# RECORD SET:
************

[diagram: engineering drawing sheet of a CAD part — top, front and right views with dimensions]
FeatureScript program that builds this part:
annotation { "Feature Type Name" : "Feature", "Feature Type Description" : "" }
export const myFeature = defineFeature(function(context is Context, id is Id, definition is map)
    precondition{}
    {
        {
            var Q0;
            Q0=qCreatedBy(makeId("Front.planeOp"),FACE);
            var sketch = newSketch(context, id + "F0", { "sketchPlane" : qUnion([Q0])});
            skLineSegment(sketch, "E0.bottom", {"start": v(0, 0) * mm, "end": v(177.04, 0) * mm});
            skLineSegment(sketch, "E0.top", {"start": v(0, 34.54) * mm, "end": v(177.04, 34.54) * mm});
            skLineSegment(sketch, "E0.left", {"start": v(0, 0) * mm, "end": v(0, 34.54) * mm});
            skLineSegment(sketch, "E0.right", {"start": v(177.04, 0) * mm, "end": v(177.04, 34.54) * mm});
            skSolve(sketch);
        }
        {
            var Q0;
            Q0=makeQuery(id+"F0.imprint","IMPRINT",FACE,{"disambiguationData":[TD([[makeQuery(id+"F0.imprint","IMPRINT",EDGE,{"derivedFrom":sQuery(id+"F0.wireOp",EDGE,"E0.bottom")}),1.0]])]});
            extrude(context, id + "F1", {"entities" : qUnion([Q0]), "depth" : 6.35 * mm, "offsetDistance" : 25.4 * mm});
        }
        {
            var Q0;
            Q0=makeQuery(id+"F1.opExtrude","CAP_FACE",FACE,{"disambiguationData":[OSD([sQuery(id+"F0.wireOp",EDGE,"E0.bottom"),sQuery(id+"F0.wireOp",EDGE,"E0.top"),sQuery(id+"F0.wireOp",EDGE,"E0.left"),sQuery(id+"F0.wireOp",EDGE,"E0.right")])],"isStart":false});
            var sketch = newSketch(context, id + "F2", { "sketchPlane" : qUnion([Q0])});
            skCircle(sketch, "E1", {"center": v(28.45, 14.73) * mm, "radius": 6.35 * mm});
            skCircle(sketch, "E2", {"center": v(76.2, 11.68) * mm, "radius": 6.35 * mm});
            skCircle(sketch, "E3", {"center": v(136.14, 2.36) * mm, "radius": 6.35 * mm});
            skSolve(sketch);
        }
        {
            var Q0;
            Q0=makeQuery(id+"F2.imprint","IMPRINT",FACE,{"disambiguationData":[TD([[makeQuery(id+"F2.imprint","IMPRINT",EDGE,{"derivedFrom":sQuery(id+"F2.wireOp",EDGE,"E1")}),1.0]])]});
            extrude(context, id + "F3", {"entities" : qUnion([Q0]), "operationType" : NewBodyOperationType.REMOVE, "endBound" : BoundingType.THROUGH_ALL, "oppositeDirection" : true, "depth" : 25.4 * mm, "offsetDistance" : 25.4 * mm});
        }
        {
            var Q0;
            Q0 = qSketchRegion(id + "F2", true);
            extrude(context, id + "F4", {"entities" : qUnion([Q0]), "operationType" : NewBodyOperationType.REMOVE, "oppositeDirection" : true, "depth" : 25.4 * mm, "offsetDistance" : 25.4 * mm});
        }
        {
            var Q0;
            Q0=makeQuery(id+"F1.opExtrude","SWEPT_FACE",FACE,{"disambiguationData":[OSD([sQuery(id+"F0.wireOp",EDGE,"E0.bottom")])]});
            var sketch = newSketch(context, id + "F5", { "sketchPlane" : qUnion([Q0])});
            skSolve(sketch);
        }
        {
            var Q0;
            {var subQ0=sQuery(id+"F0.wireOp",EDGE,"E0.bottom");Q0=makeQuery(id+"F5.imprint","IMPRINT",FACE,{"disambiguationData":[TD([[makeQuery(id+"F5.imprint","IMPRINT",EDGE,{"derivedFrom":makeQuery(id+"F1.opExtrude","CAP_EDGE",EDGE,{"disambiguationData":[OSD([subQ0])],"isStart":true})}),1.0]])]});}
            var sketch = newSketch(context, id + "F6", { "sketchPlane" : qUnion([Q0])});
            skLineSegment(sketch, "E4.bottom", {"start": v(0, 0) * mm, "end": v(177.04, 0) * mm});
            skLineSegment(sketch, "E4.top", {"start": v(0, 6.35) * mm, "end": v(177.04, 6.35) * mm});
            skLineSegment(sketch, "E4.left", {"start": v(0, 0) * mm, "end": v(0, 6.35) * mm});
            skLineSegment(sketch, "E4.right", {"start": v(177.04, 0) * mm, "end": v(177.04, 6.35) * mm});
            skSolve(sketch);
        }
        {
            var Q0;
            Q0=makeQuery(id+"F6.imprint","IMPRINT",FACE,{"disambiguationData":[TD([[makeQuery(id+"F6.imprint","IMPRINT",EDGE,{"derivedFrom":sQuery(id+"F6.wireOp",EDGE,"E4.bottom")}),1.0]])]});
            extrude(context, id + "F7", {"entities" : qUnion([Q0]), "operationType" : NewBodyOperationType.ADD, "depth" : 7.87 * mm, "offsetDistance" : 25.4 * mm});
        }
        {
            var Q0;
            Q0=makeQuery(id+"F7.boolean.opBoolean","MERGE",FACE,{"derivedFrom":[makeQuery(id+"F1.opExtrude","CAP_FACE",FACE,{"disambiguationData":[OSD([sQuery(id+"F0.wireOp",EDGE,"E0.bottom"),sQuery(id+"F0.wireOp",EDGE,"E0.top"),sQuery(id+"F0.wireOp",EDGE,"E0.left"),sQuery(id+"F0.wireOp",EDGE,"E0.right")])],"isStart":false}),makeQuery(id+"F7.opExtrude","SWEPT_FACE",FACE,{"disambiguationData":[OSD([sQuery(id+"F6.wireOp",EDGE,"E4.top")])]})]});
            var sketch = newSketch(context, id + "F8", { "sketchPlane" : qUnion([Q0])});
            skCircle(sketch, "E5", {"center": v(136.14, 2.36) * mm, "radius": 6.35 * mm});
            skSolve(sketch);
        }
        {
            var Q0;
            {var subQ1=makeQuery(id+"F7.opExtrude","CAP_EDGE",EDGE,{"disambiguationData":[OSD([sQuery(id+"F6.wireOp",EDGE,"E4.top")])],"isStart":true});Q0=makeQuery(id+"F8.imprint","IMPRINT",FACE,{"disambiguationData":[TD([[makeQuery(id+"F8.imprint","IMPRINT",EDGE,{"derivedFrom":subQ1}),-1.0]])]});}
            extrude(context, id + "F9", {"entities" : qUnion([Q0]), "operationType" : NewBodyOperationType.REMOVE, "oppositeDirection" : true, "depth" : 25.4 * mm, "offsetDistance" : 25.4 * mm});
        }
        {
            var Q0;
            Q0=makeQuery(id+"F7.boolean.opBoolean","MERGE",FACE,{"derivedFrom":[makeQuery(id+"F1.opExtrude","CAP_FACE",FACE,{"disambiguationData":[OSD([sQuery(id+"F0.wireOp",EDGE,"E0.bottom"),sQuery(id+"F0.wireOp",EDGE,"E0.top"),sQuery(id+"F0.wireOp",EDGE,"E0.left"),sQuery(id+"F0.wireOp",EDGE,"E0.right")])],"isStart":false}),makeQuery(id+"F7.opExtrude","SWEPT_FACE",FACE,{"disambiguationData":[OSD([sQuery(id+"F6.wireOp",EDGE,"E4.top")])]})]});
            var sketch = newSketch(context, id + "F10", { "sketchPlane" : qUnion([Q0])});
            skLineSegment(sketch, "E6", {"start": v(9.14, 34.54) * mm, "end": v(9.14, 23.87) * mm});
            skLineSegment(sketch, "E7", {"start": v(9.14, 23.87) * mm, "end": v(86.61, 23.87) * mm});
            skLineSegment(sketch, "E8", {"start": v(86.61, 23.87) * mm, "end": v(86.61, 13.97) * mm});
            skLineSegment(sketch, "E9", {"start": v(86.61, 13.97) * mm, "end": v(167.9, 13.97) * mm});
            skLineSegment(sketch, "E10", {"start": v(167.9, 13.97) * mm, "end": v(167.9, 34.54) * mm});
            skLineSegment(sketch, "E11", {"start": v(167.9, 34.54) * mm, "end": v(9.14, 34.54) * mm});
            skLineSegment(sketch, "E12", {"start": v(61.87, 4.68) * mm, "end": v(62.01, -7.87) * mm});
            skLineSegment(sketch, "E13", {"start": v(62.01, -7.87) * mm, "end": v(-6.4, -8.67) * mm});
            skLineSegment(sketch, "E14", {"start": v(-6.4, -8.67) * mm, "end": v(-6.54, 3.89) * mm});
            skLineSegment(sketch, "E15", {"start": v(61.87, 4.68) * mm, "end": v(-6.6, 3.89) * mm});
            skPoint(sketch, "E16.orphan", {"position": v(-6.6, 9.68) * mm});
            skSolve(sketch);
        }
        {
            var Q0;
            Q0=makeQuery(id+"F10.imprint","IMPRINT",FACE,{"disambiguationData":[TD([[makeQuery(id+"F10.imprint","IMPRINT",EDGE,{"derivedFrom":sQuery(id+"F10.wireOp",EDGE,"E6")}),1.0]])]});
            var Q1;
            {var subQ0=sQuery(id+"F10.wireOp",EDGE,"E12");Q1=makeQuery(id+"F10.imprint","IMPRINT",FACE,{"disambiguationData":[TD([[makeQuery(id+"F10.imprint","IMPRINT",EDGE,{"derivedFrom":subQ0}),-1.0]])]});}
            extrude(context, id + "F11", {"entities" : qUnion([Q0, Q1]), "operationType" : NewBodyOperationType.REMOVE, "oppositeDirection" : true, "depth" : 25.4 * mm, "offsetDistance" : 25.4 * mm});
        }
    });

************

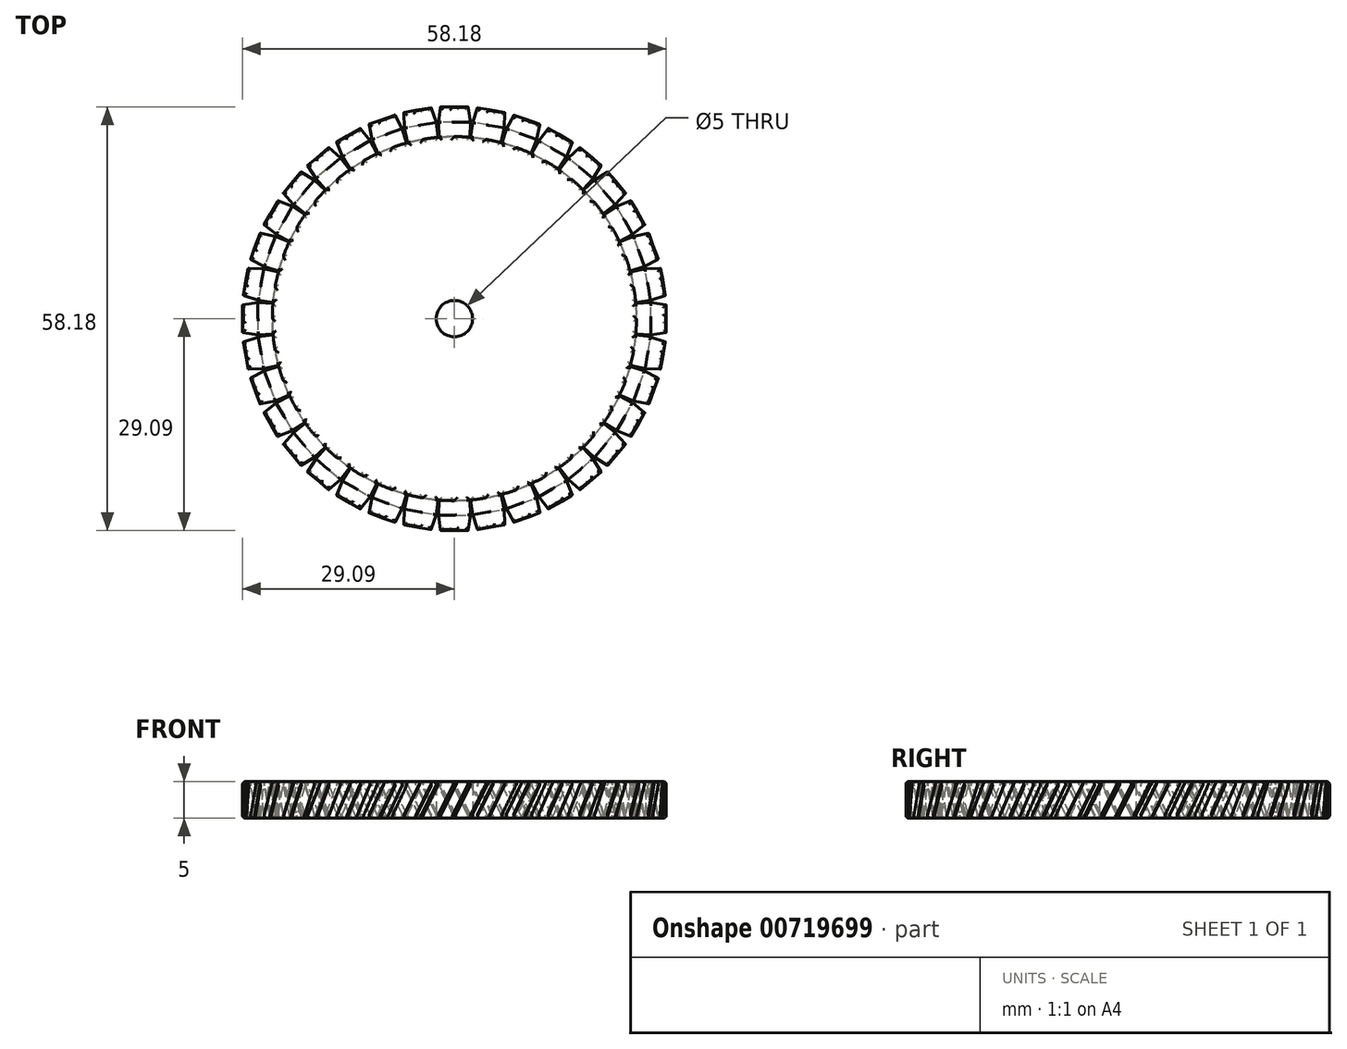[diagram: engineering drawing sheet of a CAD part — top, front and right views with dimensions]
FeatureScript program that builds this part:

************

# PROBLEM REQUIREMENTS:
Show every line of the items above that contains the string "skCircle".

# RESPONSE:
            skCircle(sketch, "E1", {"center": v(28.45, 14.73) * mm, "radius": 6.35 * mm});
            skCircle(sketch, "E2", {"center": v(76.2, 11.68) * mm, "radius": 6.35 * mm});
            skCircle(sketch, "E3", {"center": v(136.14, 2.36) * mm, "radius": 6.35 * mm});
            skCircle(sketch, "E5", {"center": v(136.14, 2.36) * mm, "radius": 6.35 * mm});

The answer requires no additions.